Last Updated (Lastupdated) op('gemini_image_gen').par.Lastupdated Str

Default:: 2025-05-02

Creator (Creator) op('gemini_image_gen').par.Creator Str

Default:: dotsimulate

Website (Website) op('gemini_image_gen').par.Website Str

Default:: https://dotsimulate.com

ChatTD Operator (Chattd) op('gemini_image_gen').par.Chattd OP

Default:: /dot_lops/ChatTD

Usage Examples

Basic Image Generation

1. Enter your Gemini API Key in the 'Gemini API Key' parameter.
2. Ensure 'Prompt Source' is set to 'parameter'.
3. Enter your desired prompt in the 'Prompt' parameter (e.g., "A photorealistic cat wearing sunglasses riding a skateboard").
4. Pulse the 'Generate Image' button.
5. Monitor the 'Status' parameter.
6. View the generated image in the operator viewer or the specified 'Output Directory'.

Generating from Input DAT

1. Set 'Prompt Source' to 'input_dat'.
2. Create a Table DAT with columns 'role' and 'message'.
3. Add rows with roles 'user' or 'assistant' and your prompt message(s).
4. Connect this DAT to the first input of the GeminiImageGen operator.
5. Ensure 'Generate on Input Change' is enabled if you want automatic generation, otherwise pulse 'Generate Image'.

Using an Input Image

1. Connect a TOP containing your input image to the 'Input Image (Optional)' parameter.
2. Craft your 'Prompt' to instruct the model on how to use the input image (e.g., "Edit this image to make the sky purple", "Describe this image in detail").
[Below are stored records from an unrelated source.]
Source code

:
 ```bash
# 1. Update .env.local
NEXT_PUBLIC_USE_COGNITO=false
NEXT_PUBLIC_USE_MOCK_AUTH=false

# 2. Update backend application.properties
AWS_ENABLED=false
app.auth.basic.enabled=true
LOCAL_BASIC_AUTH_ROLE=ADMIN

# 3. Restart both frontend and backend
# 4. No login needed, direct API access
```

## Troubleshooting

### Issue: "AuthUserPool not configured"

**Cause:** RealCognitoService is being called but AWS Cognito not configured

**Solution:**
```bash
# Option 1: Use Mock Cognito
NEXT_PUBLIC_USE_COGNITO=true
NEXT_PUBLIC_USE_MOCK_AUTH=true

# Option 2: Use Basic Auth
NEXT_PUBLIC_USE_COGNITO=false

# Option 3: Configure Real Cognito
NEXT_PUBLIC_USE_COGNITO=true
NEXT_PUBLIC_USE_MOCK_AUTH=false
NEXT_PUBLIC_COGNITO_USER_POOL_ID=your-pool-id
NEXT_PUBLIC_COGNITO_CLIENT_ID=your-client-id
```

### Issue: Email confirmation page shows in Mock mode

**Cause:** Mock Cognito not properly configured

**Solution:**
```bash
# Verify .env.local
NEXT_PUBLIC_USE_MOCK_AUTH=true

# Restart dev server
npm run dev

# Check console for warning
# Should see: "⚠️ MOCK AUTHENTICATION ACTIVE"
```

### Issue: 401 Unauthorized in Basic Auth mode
Specific prompt techniques depend on the model's capabilities.
3. Pulse 'Generate Image'.

Using a Context Grabber

1. Connect a configured Context Grabber operator to the 'Context Grabber (Optional)' parameter.
2. The text and images collected by the Context Grabber will be automatically included in the prompt sent to Gemini.
3. Enter a main instruction in the 'Prompt' parameter if needed.
4. Pulse 'Generate Image'.

Technical Notes

API Key: Your Gemini API key is stored securely in a configuration file within your ChatTD environment or retrieved from the ChatTD Key Manager.
Dependencies: Requires litellm, Pillow, opencv-python, and numpy. Use ChatTD’s Python Manager to install these.
File Saving: Images are saved as PNG files. Metadata is saved as JSON.
Asynchronous Operation: Image generation happens asynchronously via ChatTD’s TDAsyncIO, preventing TouchDesigner from freezing.
Response Handling: The operator extracts the base64 image data from the API response. If the response contains text alongside the image, this text is stored in the response_text column of the history_dat table.
Input Image Encoding: Input TOPs are converted to base64-encoded JPEG data URIs before being sent to the API.

ChatTD: Provides core services like dependency management, API key management, and asynchronous task execution required by this operator.
Context Grabber: Can be used to provide additional text and image context to the generation prompt.